### AUFGABEN ZUR ÜBUNG
1. Gib den Teil des Urteilsauszugs zum Unterhaltsverzicht Wort für Wort wieder, der mit den Worten „Wie der Senat“ beginnt und mit „Recht bejaht worden.“ endet.
2. Stimmen diese Aussagen mit dem Urteilsauszug zum Unterhaltsverzicht überein? Antworte jeweils mit Ja oder Nein und führe die entscheidenden Worte genau an.
(a) Der Senat hat für seine Entscheidung den Großen Senat des BSG angerufen.
(b) Der 12. und der 11. Senat entscheiden nicht mehr über Rentenansprüche aus der gesetzlichen Rentenversicherung.
(c) Der Senat hält an seinem Urteil vom 20. Januar 1976 zum Unterhaltsverzicht fest.
3. Schreib den Urteilsauszug zum Unterhaltsverzicht im Anschluss an seinen letzten Satz weiter.

Wie der Senat bereits im Urteil vom 14. März 1985 (aaO) dargelegt hat, soll deshalb der Verzicht unschädlich sein, der den in Nr 1 des § 1265 Abs 1 Satz 2 RVO genannten Tatbestandsmerkmalen Rechnung trägt (zustimmend Oliver Frey, Der Verzicht auf nachehelichen Unterhalt, Bielefeld 1988, S 45 f). Da das LSG diese Voraussetzungen - von der Revision insoweit unangegriffen - festgestellt hat, ist der streitige Rentenanspruch in angefochtenen Urteil zu Recht bejaht worden.
Der erkennende Senat konnte diesen Rechtsstreit ohne Anrufung des Großen Senats (GS) des BSG entscheiden. Im Hinblick auf das Urteil des 12. Senats vom 18. Dezember 1974 (SozR 2200 § 1265 Nr 3) und auf das Urteil sowie den Beschluß des 11. Senats vom 22. August 1975 (aaO Nr 6) und 16. Dezember 1975 (aaO Nr 12) bedurfte es keiner Anfrage bei diesen Senaten, weil sie nicht mehr über Rentenansprüche aus der gesetzlichen Rentenversicherung zu entscheiden haben. Seine eigene Rechtsprechung zum Unterhaltsverzicht im Urteil vom 20. Januar 1976 - 5 RJ 91/75 - hat der erkennende Senat aus den aufgezeigten Gründen aufgegeben.

### MATERIAL
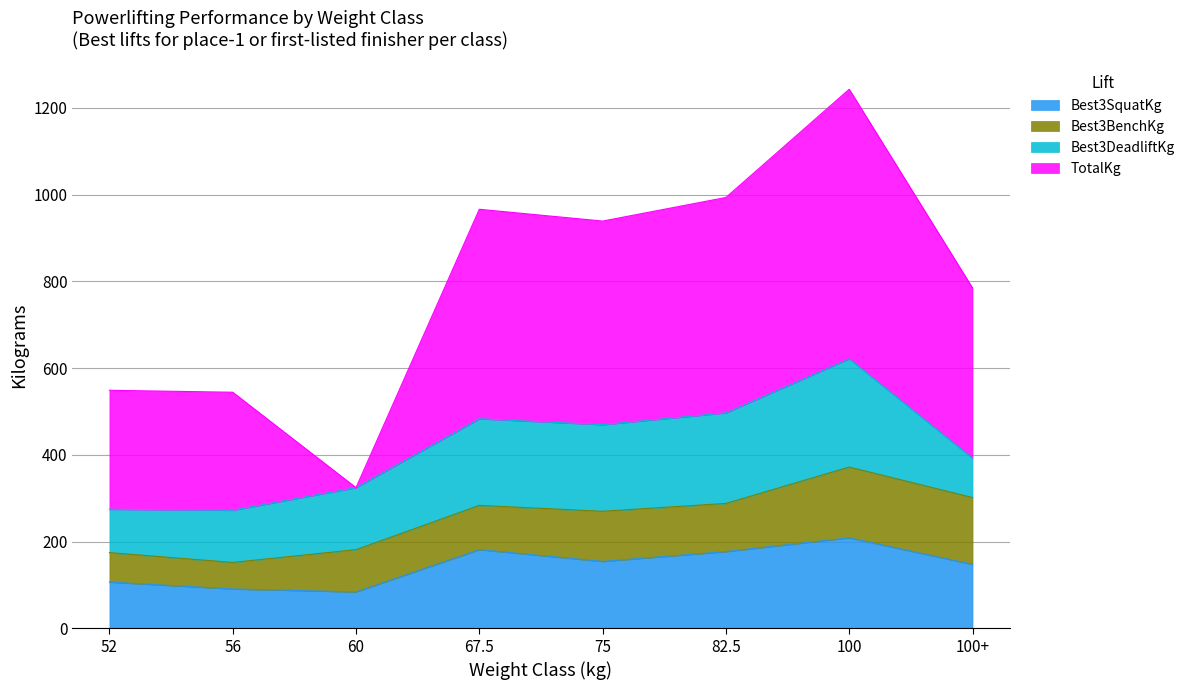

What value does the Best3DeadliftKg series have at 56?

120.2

### LÖSUNGEN
1.
Wie der Senat bereits im Urteil vom 14. März 1985 (aaO) dargelegt hat, soll deshalb der Verzicht unschädlich sein, der den in Nr 1 des § 1265 Abs 1 Satz 2 RVO genannten Tatbestandsmerkmalen Rechnung trägt (zustimmend Oliver Frey, Der Verzicht auf nachehelichen Unterhalt, Bielefeld 1988, S 45 f). Da das LSG diese Voraussetzungen - von der Revision insoweit unangegriffen - festgestellt hat, ist der streitige Rentenanspruch in angefochtenen Urteil zu Recht bejaht worden.

2.
(a) Nein: „Der erkennende Senat konnte diesen Rechtsstreit ohne Anrufung des Großen Senats (GS) des BSG entscheiden.“
(b) Ja: „weil sie nicht mehr über Rentenansprüche aus der gesetzlichen Rentenversicherung zu entscheiden haben“
(c) Nein: „Seine eigene Rechtsprechung zum Unterhaltsverzicht im Urteil vom 20. Januar 1976 - 5 RJ 91/75 - hat der erkennende Senat aus den aufgezeigten Gründen aufgegeben.“

3.
Auf die Anfrage des erkennenden Senats vom 3. Februar 1988 haben der 1. Senat (Beschluß vom 6. Oktober 1988 - 1 S 8/88 -) und der 4. Senat (Beschluß vom 15. November 1988 - 4 S 7/88 -) die ihren Urteilen vom 7. Dezember 1976 - 1 RA 45/76 - und vom 28. März 1979 - 4 RJ 3/78 - (= SozR aaO Nr 40) zugrundeliegenden gegenteiligen Rechtsauffassungen insoweit ebenfalls aufgegeben, der 4. Senat allerdings mit der Einschränkung, daß der Verzicht "ausschließlich" wegen der Vermögens- oder Erwerbsverhältnisse des Versicherten bzw wegen der Erträgnisse der früheren Ehefrau aus einer Erwerbstätigkeit erklärt worden ist. Diese Einschränkung versteht der erkennende Senat dahin, daß nur die in § 1265 Abs 1 Satz 2 Nr 1 RVO genannten Rechtsgründe kausal für den Unterhaltsverzicht waren.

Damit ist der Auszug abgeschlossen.